Plusieurs facteurs expliquent cette déconvenue kényane, notamment des erreurs diplomatiques, des divisions internes et des positions controversées en matière de politique étrangère.
L’arrogance et les maladresses diplomatiques
Dès les prémices de la campagne, le Kenya a affiché une assurance jugée excessive par de nombreux observateurs. La ‘’garden-party’’ organisée dans les jardins de l’ambassade kényane à Addis-Abeba, à laquelle une centaine de fonctionnaires du ministère des Affaires étrangères avaient été conviés, a été perçue comme un signe d’arrogance. Cet événement, annulé après la défaite, a laissé un goût amer dans les couloirs de l’UA, où plusieurs délégations ont exprimé leur agacement face à ce qu’elles considéraient comme une présomption de victoire, renseigne ‘’Jeune Afrique’’.
Les maladresses du président kényan William Ruto n’ont rien arrangé. Lors de la réunion du Conseil de paix et de sécurité (CPS) le 14 février, Ruto a salué le président angolais João Lourenço et le secrétaire général de l’ONU António Guterres, mais a ignoré la Première ministre congolaise Judith Suminwa Tuluka, pourtant présente. Ce geste, interprété comme un manque de respect, a renforcé l’image d’un Kenya distant et peu soucieux des sensibilités régionales.
Des positions controversées sur Gaza et la RDC
L’engagement inconditionnel de William Ruto en faveur d’Israël, notamment dans le contexte du conflit à Gaza, a suscité de vives critiques. Le président sud-africain Cyril Ramaphosa, soutenu par la Communauté de développement d’Afrique australe (SADC), a été particulièrement irrité par cette position. Cette divergence a conduit la SADC à retirer son soutien au candidat kényan, préférant reporter ses voix sur le Djiboutien, après l’élimination du Malgache Richard Randriamandrato.

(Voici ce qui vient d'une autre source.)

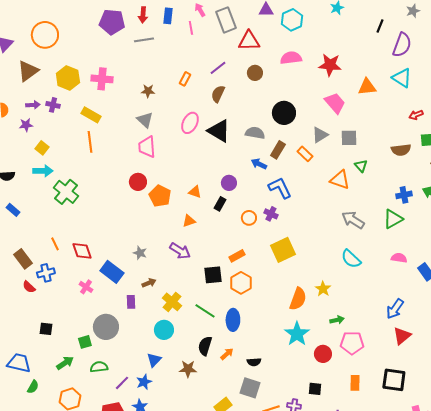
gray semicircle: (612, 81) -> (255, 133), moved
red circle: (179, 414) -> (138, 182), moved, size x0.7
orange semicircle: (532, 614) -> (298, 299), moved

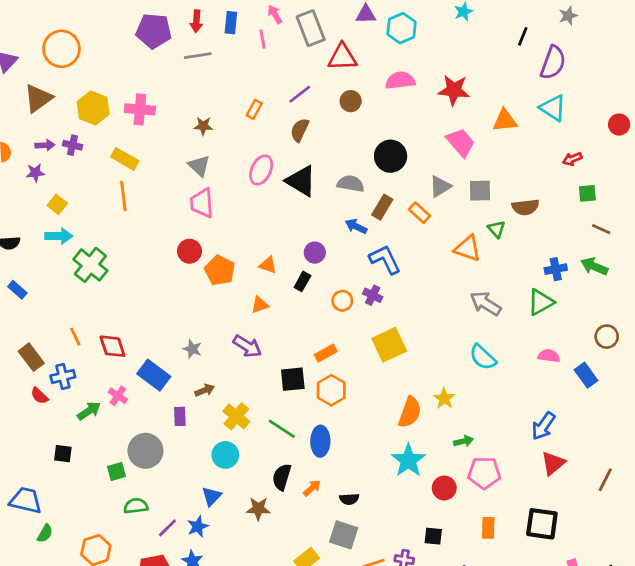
brown semicircle: (401, 150) -> (525, 207), moved
green arrow: (65, 363) -> (89, 411), moved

De même, le soutien affiché de Ruto au Rwanda, accusé d’appuyer les rebelles du M23 dans l’est de la RDC, a exacerbé les tensions. La Première ministre congolaise Judith Suminwa Tuluka a joué un rôle clé en convainquant plusieurs pays francophones de respecter leurs engagements en faveur de Djibouti, renforçant ainsi l’isolement diplomatique du Kenya.
Divisions internes et campagne inefficace
La campagne kényane a également été minée par des divisions internes. Les partisans de Raila Odinga, déjà candidat à la Présidentielle de 2027 dans son pays, n’ont pas hésité à saboter sa candidature à l’UA. Sur les réseaux sociaux, certains ont même appelé les délégués africains à voter pour le candidat djiboutien, accusant Nairobi de tentatives de corruption pour influencer le vote. Ces divisions ont affaibli la crédibilité d’Odinga, déjà perçu comme un candidat âgé et peu préparé.
En effet, lors du débat ‘’Madjala Africa’’ organisé le 13 décembre 2024, Odinga a déçu en se contentant de revenir sur l’histoire du continent plutôt que de présenter un programme concret. En revanche, Mahamoud Ali Youssouf a impressionné par sa maîtrise des dossiers, sa polyglossie (français, anglais, arabe) et son respect des temps de parole.
Une campagne djiboutienne intelligente et discrète
Face aux erreurs kényanes, la campagne djiboutienne s’est distinguée par son efficacité et sa discrétion. Mahamoud Ali Youssouf a su convaincre en misant sur son expérience diplomatique et sa connaissance des rouages de l’UA. Sa victoire, saluée par le président djiboutien Ismaël Omar Guelleh comme une ‘’première pour un pays arabe et islamique d’Afrique’’, marque un tournant dans l’histoire de l’organisation panafricaine.
La défaite de Raila Odinga est un coup dur pour le Kenya, qui espérait renforcer son influence sur la scène continentale. Elle met en lumière les limites d’une diplomatie perçue comme arrogante et maladroite, ainsi que l’importance de l’unité et de la cohérence dans les campagnes électorales. Pour l’UA, cette élection marque le début d’une nouvelle ère, portée par un leader consensuel et déterminé à relever les défis du continent.